Carla trabaja en un local de ropa en las Galerías Pacífico. “A veces me pedían una remera, yo la abría para mostrarla y en vez de mirar la remera me miraban el brazo. La verdad es que nunca me enojé pero sí me angustiaba mucho, me daban unas ganas de llorar terribles adelante del cliente. Me volvían las ganas de llorar que tenía cuando era chica”.
Relacionarse con un hombre no fue fácil. “Primero hablaba por mensaje, iba tanteando. Siempre lo contaba antes de que pasara algo, no quería exponerme a que cuando me vieran me dijeran ‘ah, justo tengo que irme’”. Eso mismo hizo con Mathías, su novio desde hace dos años y medio.
“Yo creo que desde que estoy con él empecé a estar mejor, supongo que es porque hay alguien que me quiere, que me cuida y que me acepta como soy”. Mathías la acompañó en la indecisión. La alentó a buscar a un cirujano cuando Carla pensó en hacerse una cirugía estética y la alentó a buscar a un tatuador cuando decidió que no estaba dispuesta a volver a atravesar un postoperatorio acostada boca abajo.
Carla buscó en Google para saber si la piel quemada podía tatuarse. En la convención de tatuajes Tattoo Show, en marzo, le confirmaron que sí se podía y le dijeron que consultara con un médico.

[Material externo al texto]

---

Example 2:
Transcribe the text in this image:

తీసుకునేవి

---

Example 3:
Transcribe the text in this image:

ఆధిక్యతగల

Eligió a Sebastián Maurig, tatuador de Mandigna Tattoo. “En realidad nos elegimos, porque él se comprometió mucho con lo que estaba por hacer”, cuenta ella. Bocetaron la cara de un tigre para que las manchas del animal ayudaran a disimular los relieves y los pliegues de la piel. Y él le recomendó hacerse una flor de loto por su significado: es la flor que crece aún en terrenos pantanosos.
“Yo estaba en un conflicto permanente. Veía que mis amigas usaban ropa que yo no podía usar y me preguntaba ¿por qué estoy en este cuerpo? Y después trataba de convencerme de que lo único importante era que estaba viva. Pero ahora que tengo el tatuaje creo que ya no me miran por algo feo sino porque está bueno”, cierra. “Mucha gente me dice ‘ya no se te notan las quemaduras’ y no sabés lo que es eso para mí. El tatuaje me cambió todo. Empecé a aceptarme más, a quererme más. Empecé a reconciliarme con mi cuerpo”.
Lo que sigue -cuando junte dinero y valor para soportar sesiones de 4 o 5 horas-, es extender el tatuaje a los muslos y resignificar esas cicatrices. Ahí estaba la piel sana que la ayudó a salvarse.